Podsumowując – pomysł fajny, bardzo dobry – ale wykonanie już nieco gorsze, bowiem niektórzy mogą się zniechęcić do marki. I nic firmie Adrian nie przyjdzie z tego, że nie będą potrafili zwerbalizować przyczyn swojej niechęci. Z dysonansem poznawczym jeszcze nikt nie wygrał :)





7 komentarzy:

  1. Miałma dokładnie takie przemyślenie jak zobaczyłam tę reklamę. Z modelką - jak to ładnie ująłeś :D - size plus.
    Miałam takie "fajnie, że dali kobietę o normalniejszych kształtach, niż te anorektyczki" a potem zobaczyłam hasło i takie "aha, czyli Adrian kocha wszystkie, czyt. TE GRUBE TEŻ?" I czar prysł. XD

    OdpowiedzUsuń
  2. E, tam. Ja to odczytałem tak jak miało być - Adrian ma duże rozmiary. Co prawda tego na wózku nie widziałem, ale może się martwili, że zaczęły im przychodzi tylko puszyste panie i - tak jak piszesz - przy okazji paraolimpiady wpadli na ten drugi pomysł.

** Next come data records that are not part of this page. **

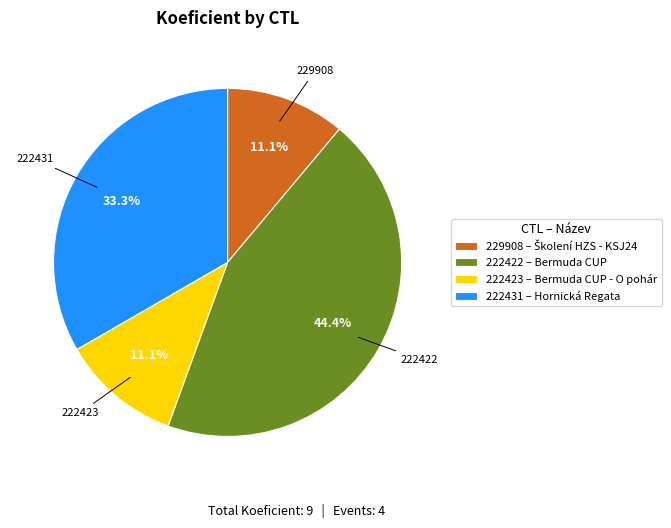

To the nearest percent, what is the average slice percentage?

25%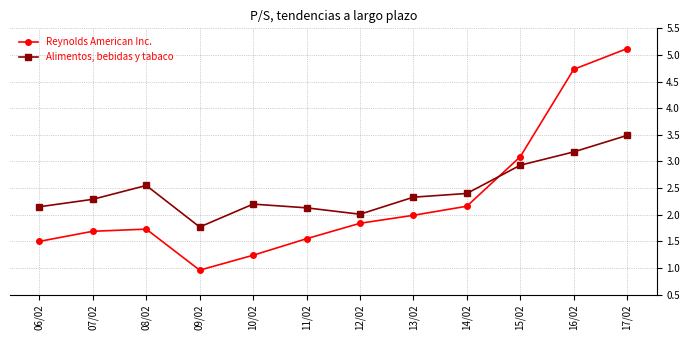

Which series has the largest range (max minus min)?

Reynolds American Inc.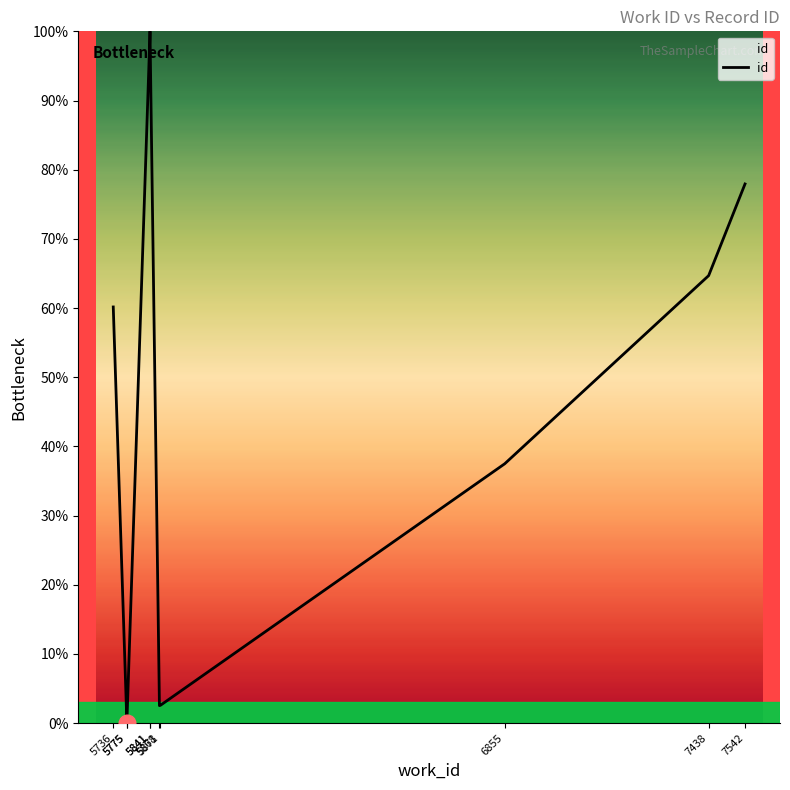

How many categories are shown in the chart?

10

    A ten pomysł co mówisz, to też byłby fajny gdyby nie to, że w zasadzie zrobił to już Dove i mógłby ich oskarżyć o ściąganie pomysłów ;-]. Chociaż nie wiem, może to wystarczająco odległe branże i może po prostu ktoś nie pomyślał - tak ja piszesz.

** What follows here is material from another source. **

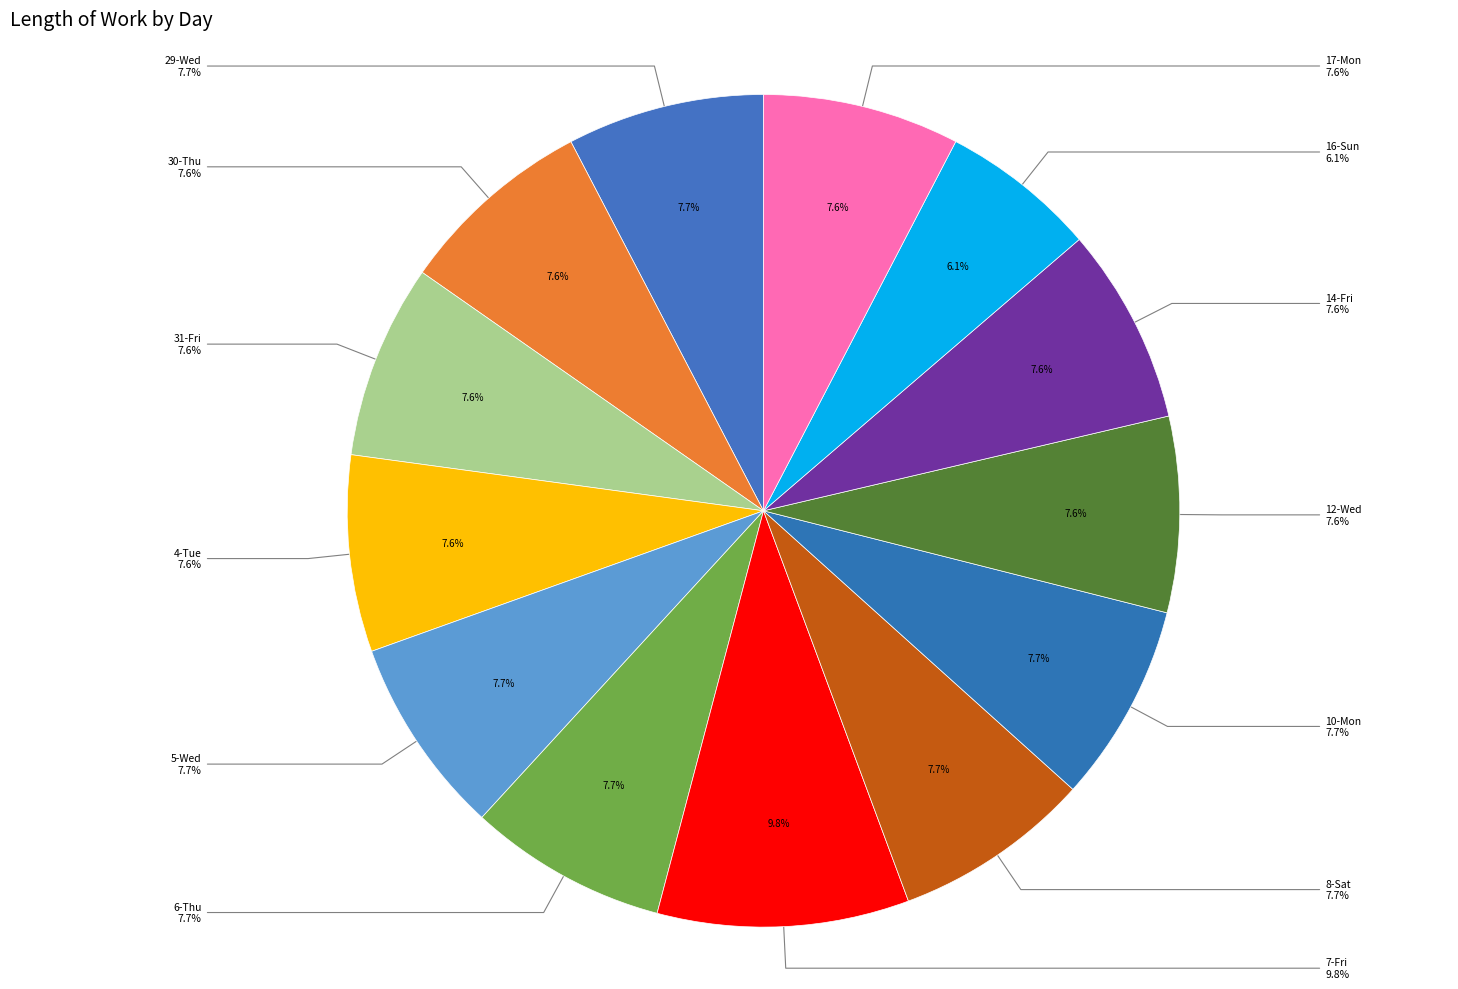

How many slices are in this pie chart?

13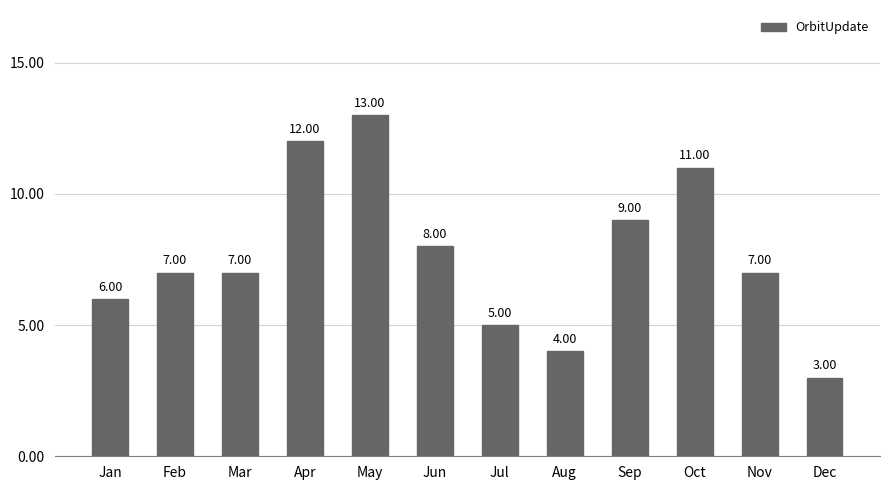

What is the difference between the maximum and minimum values?

10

    PS: Da się jakoś wyłączyć te obrazki dla botów? Normalnie czasem jakieś takie rozjechane, że trudno się połapać ;-).

    OdpowiedzUsuń
  3. Dove by raczej nic nie zrobił bo tam chodziło o coś innego - poza tym Dove zrobił akcję z modelkami plus size - tu jednak inaczej by to wyglądało :)

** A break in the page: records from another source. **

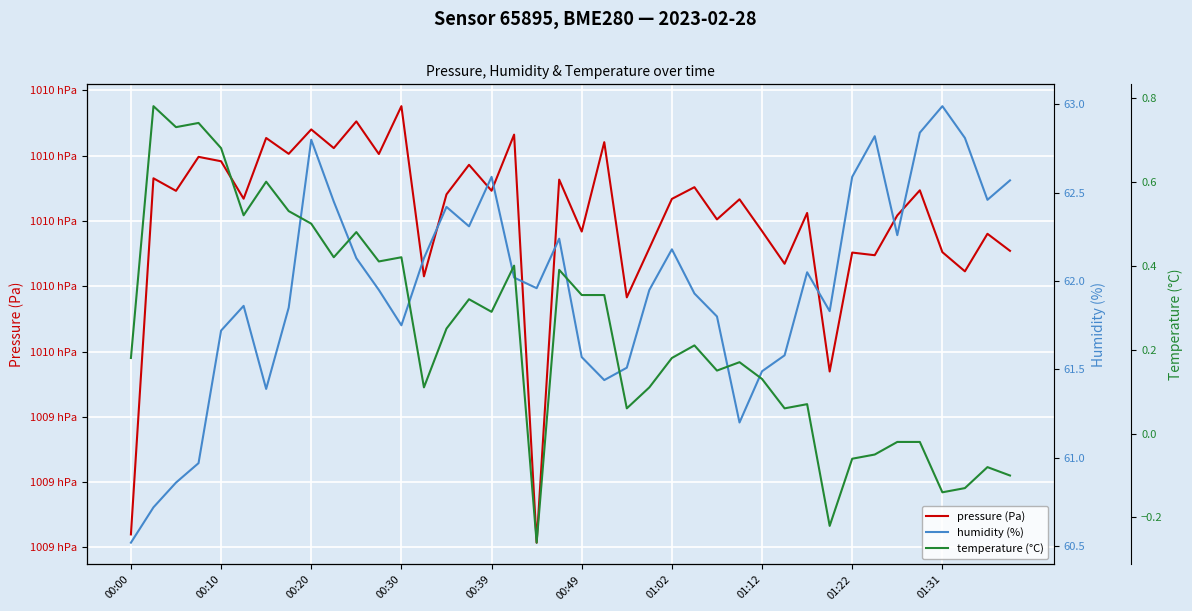

Is this an area chart (filled region under the line)?

No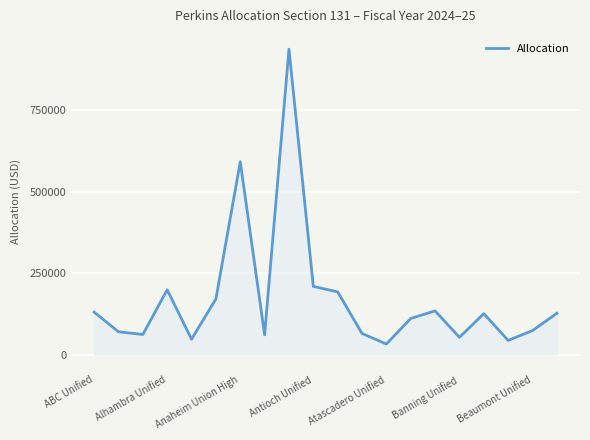

How many distinct data groups are displayed?

1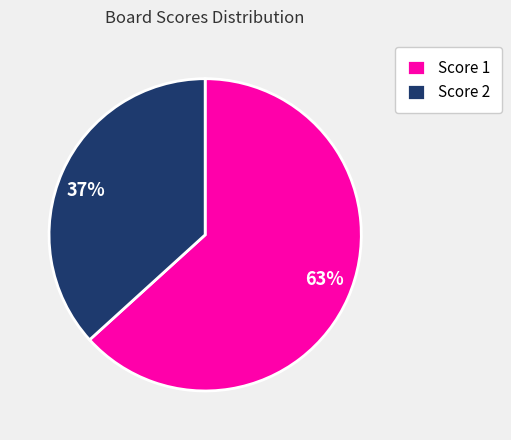

To the nearest percent, what is the average slice percentage?

50%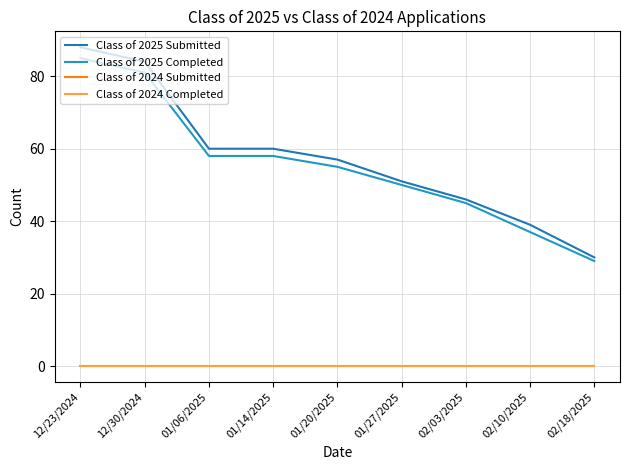

Does the chart display data point markers on the line(s)?

No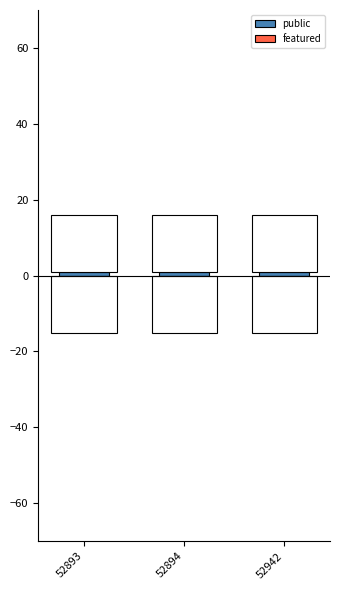

Reading left to right, list all the values displayed in this chart.

public: 1	1	1
featured: 0	0	0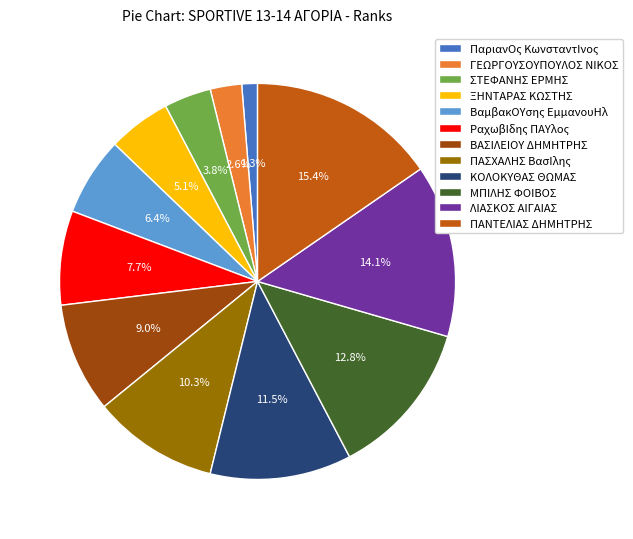

What percentage is NOT represented by ΠΑΣΧΑΛΗΣ ΒασΙλης?

89.7%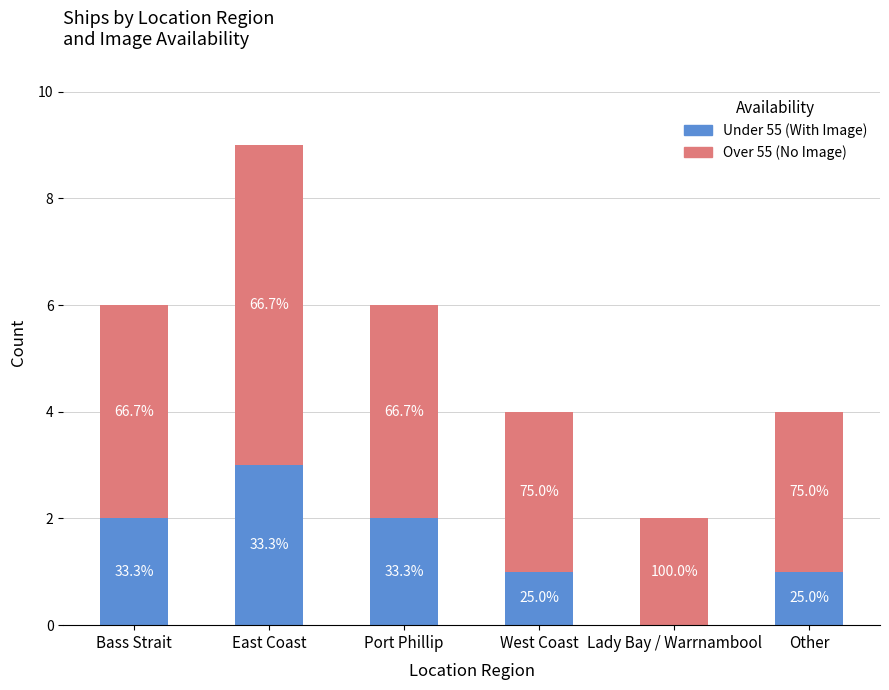

At which label does Under 55 (With Image) reach its minimum?

Lady Bay / Warrnambool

    A co do captcha - albo tak albo w ogóle. "W ogóle" - nie wchodzi w rachubę bo chińczyki nas zaspamią;]

    OdpowiedzUsuń
  4. Widziałam dzisiaj tę reklamę na ulicy i przyznam Ci szczerze, że sama pewnie bym na to nie wpadła, a przecież to takie oczywiste z tymi "Wszystkimi = nawet grubymi!!!!11 i tymi na wózkach!!!!11" kobietami...

    OdpowiedzUsuń
    Odpowiedzi
    1. Szkoda mi kampanii - bo mogli sporo dobrego zrobić (i co tu dużo ukrywać - wypromować siebie - darmowych lunchy ni ma ;) ) To skojarzenie jest takie właśnie na uboczu, hmmm "poznawczości" - dlatego sporo ludzi "anty" nie było w stanie powiedzieć co im się konkretnie nie podoba -a to prosta psychologia społeczna :]

      Usuń
    2. Też mi szkoda tej kampanii, bo w przeciwieństwie do wielu innych, ta zapowiadała się wcale niegłupio...

      Usuń
    3. Mogą jeszcze wybrnąć - i jakoś ją pociągnąć dalej. Tylko, że teraz jeśli im się powinie noga - to już będzie gigantyczny shitstorm.